• _What the task requires_
Reproduce word for word everything in the passage on alchemy and the Eucharist from "This process, thus" down to "an interchangeable use.".

• _Excerpt to read_
____________

There are (a) the natural, external man, whose equivalent is the one vessel; (b) the body of desire, which answers to the gross matter; (c) the aspiration, the consciousness, the will of the supernatural life; (d) the process of the will working on the body of desire within the outward vessel; (e) the psychic and transcendental conversion thus effected; (f) the reaction of the purified body of desire on the essential will, so that the one supports the other, while the latter is borne upward, and from such raising there follows this further change, that the spirit of a man puts on itself a new quality of life, becoming an instrument which is at once feeding and is itself fed; (g) herein is the symbol of the stone and the great elixir; (h) the spirit is nourished from above by the analogies of Eucharistic ministry; (i) the spirit nourishes the soul, as by bread and wine; (j) the soul effects the higher conversion in the body of desire; (k) it thus comes about that the essence which dissolves everything and changes everything is still contained in a vessel, or—alternatively—that God abides in man.
This process, thus exhaustively delineated in the parables of alchemy, is put with almost naked simplicity by Eucharistic doctrine, which says that material lips receive the supersubstantial bread and wine, that the soul is nourished and that Christ enters the soul. It seems, therefore, within all reason and all truth to testify that the panis vivus et vitalis is even as the transmuting stone and that the chalice of the new and eternal testament is as the renewing elixir; but I say this under certain reasonable reserves because, in accordance with my formal indication, the closer the analogies between distinct systems of symbolism the more urgent is that prudence which counsels us not to confuse them by an interchangeable use.

____________

[Saved entries]
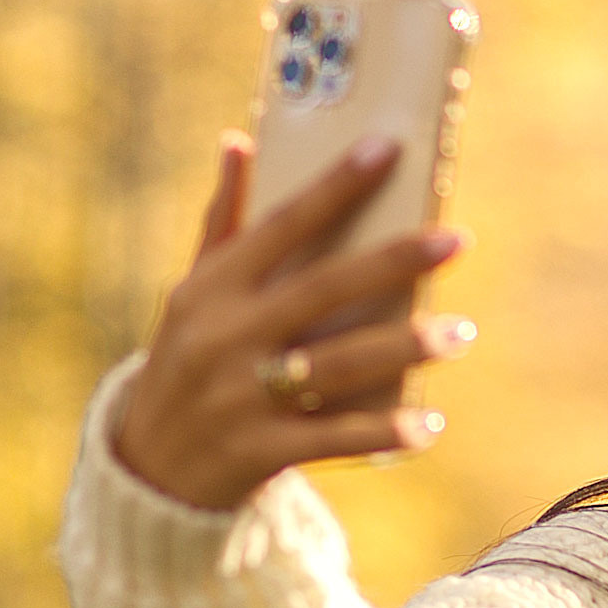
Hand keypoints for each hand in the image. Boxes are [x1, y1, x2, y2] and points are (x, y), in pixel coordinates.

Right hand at [112, 133, 470, 509]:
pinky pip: (334, 439)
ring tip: (460, 332)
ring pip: (338, 365)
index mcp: (211, 288)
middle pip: (322, 289)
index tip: (388, 148)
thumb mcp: (192, 293)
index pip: (282, 223)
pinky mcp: (260, 451)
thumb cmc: (184, 361)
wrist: (147, 467)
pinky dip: (383, 433)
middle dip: (393, 263)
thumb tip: (239, 141)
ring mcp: (241, 397)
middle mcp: (224, 336)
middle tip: (456, 240)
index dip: (335, 185)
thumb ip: (221, 223)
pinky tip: (430, 424)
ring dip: (403, 348)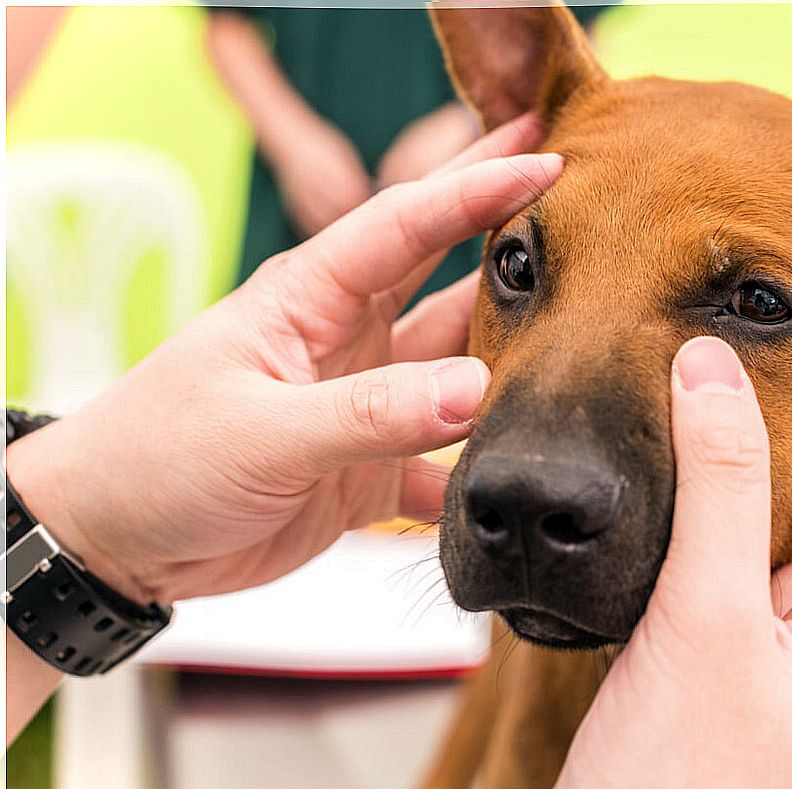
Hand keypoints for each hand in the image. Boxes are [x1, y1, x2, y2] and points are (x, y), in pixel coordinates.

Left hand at [5, 114, 560, 605]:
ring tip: (588, 354)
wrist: (113, 542)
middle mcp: (349, 342)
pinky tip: (525, 478)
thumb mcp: (261, 429)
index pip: (407, 224)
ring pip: (459, 377)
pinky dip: (479, 475)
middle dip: (513, 249)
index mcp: (311, 299)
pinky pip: (442, 465)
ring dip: (513, 370)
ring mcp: (365, 406)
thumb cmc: (155, 458)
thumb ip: (370, 412)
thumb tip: (476, 394)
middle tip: (590, 222)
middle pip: (447, 283)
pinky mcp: (369, 471)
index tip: (547, 156)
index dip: (477, 186)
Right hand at [538, 338, 791, 788]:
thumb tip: (710, 369)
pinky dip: (715, 524)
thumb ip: (715, 491)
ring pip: (786, 554)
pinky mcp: (696, 669)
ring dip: (783, 487)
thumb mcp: (709, 615)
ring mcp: (754, 662)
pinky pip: (724, 576)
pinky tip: (686, 502)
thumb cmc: (678, 780)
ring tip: (768, 424)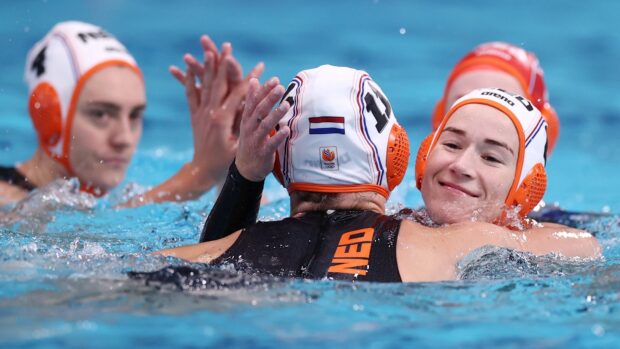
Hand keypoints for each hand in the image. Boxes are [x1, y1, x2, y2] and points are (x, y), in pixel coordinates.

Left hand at [169, 35, 263, 187]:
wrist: (203, 170)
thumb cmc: (225, 162)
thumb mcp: (239, 147)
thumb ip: (245, 129)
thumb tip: (259, 116)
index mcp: (223, 119)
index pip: (238, 94)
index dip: (250, 80)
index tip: (260, 68)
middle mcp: (210, 113)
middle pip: (218, 83)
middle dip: (223, 64)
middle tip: (227, 47)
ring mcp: (200, 113)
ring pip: (204, 85)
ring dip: (207, 67)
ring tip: (209, 51)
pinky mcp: (194, 116)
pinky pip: (191, 94)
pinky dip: (190, 80)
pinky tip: (189, 69)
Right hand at [235, 77, 290, 181]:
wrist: (245, 168)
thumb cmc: (250, 139)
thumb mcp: (248, 120)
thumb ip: (253, 101)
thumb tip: (254, 80)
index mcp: (247, 118)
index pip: (254, 101)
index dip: (264, 90)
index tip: (275, 80)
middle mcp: (250, 128)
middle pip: (259, 111)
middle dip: (269, 98)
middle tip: (280, 87)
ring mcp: (256, 140)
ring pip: (265, 126)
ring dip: (276, 114)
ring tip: (286, 105)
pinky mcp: (263, 152)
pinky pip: (271, 144)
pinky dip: (278, 137)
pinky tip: (286, 130)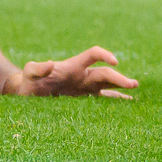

____________

• _Answer section_
This process, thus exhaustively delineated in the parables of alchemy, is put with almost naked simplicity by Eucharistic doctrine, which says that material lips receive the supersubstantial bread and wine, that the soul is nourished and that Christ enters the soul. It seems, therefore, within all reason and all truth to testify that the panis vivus et vitalis is even as the transmuting stone and that the chalice of the new and eternal testament is as the renewing elixir; but I say this under certain reasonable reserves because, in accordance with my formal indication, the closer the analogies between distinct systems of symbolism the more urgent is that prudence which counsels us not to confuse them by an interchangeable use.